Models Used for Generation: Researchers used many language models for text generation in the SKILL-MIX evaluation, but models that can respond to specific prompts were preferred. These models included Language Model Analysis and Assessment (LLaMA)-2-7B-Chat, LLaMA-2-13B-Chat, LLaMA2-70B-Chat, Generative Pre-trained Transformer (GPT)-3.5-turbo, GPT-4, Falcon-180B-Chat, Xwin-LM-70B-V0.1, Mistral-7B-Instruct-v0.1, Qwen-14B-Chat, and Tigerbot-70B-Chat. These models are known for their instruction-tuned capabilities.

Models Used for Grading: Not all language models are proficient at grading—some struggle to recognize the presence of skills, even when correctly demonstrated. Therefore, LLaMA-2-70B-Chat and GPT-4 were selected for grading after manual spot-checking to ensure their alignment with human grading standards.

Generation Prompt: Researchers prompted the student model with a list of selected k skills, providing complete definitions and illustrative examples. They then instructed it to produce a brief text that illustrated all k skills within the context of the provided topic. The evaluation allowed the student to review and improve their initial answer, often leading to significantly better second responses. Researchers designed the prompts to facilitate this, instructing the students to separate their answers and explanations using labels ("Answer" and "Explanation").

In the auto-grading process for SKILL-MIX (k) prompts, the (Student) model's responses are evaluated based on several criteria: the proper use of the k skills, relevance to the given topic, adherence to a specified sentence limit (k - 1), and the production of coherent text. Researchers assign partial credit for partial compliance with these criteria. Grading was carried out using GPT-4 and LLaMA-2-70B-Chat, with spot-checking by the authors.

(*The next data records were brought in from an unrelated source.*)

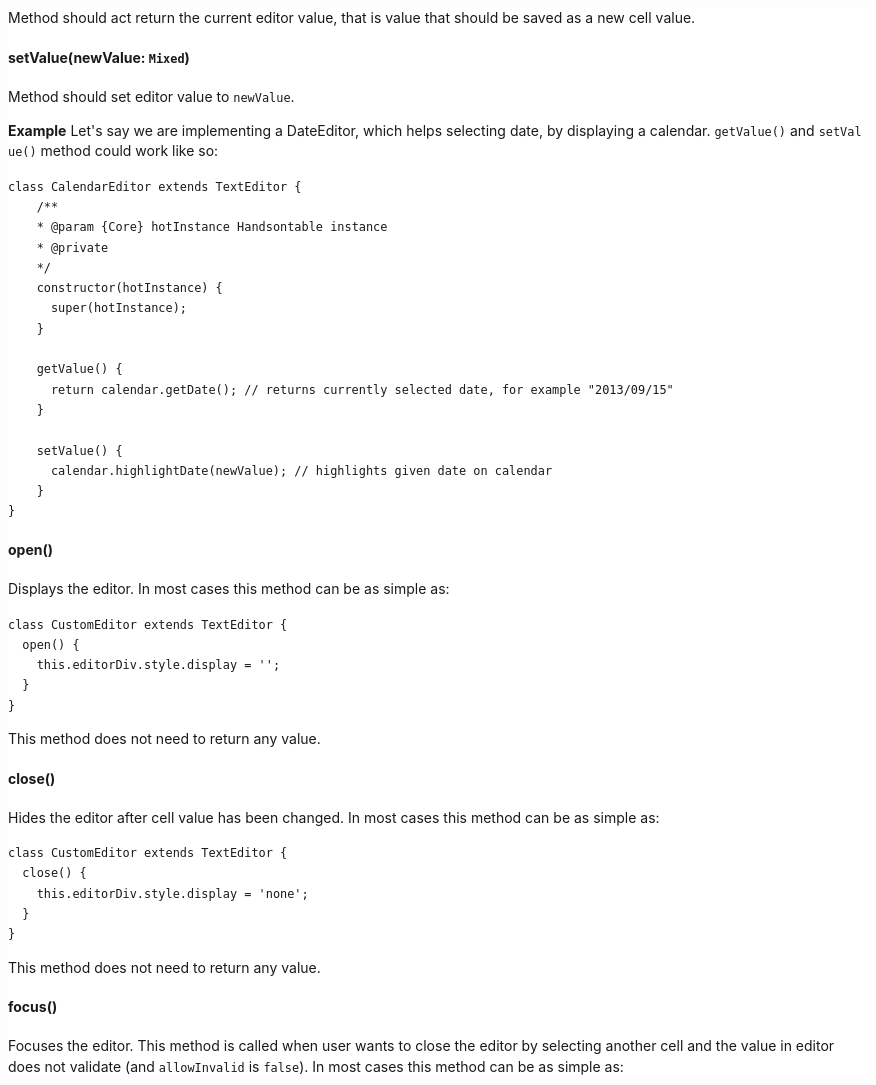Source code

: Method should act return the current editor value, that is value that should be saved as a new cell value.

#### setValue(newValue: `Mixed`)

Method should set editor value to `newValue`.

**Example** Let's say we are implementing a DateEditor, which helps selecting date, by displaying a calendar. `getValue()` and `setValue()` method could work like so:

    class CalendarEditor extends TextEditor {
        /**
        * @param {Core} hotInstance Handsontable instance
        * @private
        */
        constructor(hotInstance) {
          super(hotInstance);
        }

        getValue() {
          return calendar.getDate(); // returns currently selected date, for example "2013/09/15"
        }

        setValue() {
          calendar.highlightDate(newValue); // highlights given date on calendar
        }
    }

#### open()

Displays the editor. In most cases this method can be as simple as:

    class CustomEditor extends TextEditor {
      open() {
        this.editorDiv.style.display = '';
      }
    }

This method does not need to return any value.

#### close()

Hides the editor after cell value has been changed. In most cases this method can be as simple as:

    class CustomEditor extends TextEditor {
      close() {
        this.editorDiv.style.display = 'none';
      }
    }

This method does not need to return any value.

#### focus()

Focuses the editor. This method is called when user wants to close the editor by selecting another cell and the value in editor does not validate (and `allowInvalid` is `false`). In most cases this method can be as simple as:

The grading process was fine-tuned during a trial run, considering prompt sensitivity. The authors introduced a distinct grading methodology that required individual component scores to handle arithmetic challenges, and they later consolidated these scores using a Python script. GPT-4 and LLaMA-2 were reliable graders, although they exhibited some challenges with basic arithmetic. The modified grading prompt requested a separate assessment of individual components, including skill use, topic relevance, and text coherence, resulting in more accurate grading.

Experimental Results

The ablation experiments to enhance SKILL-MIX demonstrate its responsiveness to the evolving landscape of language models. By fine-tuning the evaluation criteria, SKILL-MIX proves its value as a robust benchmark for assessing the proficiency of advanced models. This adaptability will be essential in maintaining rigorous evaluations in the dynamic field of natural language processing, ensuring that benchmarks keep pace with model advancements.

Conclusion

In summary, SKILL-MIX is a valuable evaluation tool for assessing language models' general capabilities and compositional skills. Testing models with randomly chosen combinations of skills and topics challenges them to handle novel scenarios. However, human evaluations exhibited variance; the proprietary models typically align with the perceived quality, and exceptions were larger models tended to achieve higher saturation points.

The study also raises concerns that open models may tailor themselves for leaderboard performance, known as "cramming." GPT-4's performance indicates that it goes beyond mere "stochastic parrot" behavior. This adaptive evaluation approach may also extend to multi-modal AI models in the future.

*Important notice: arXiv publishes preliminary scientific reports that are not peer-reviewed and, therefore, should not be regarded as conclusive, guide clinical practice/health-related behavior, or treated as established information.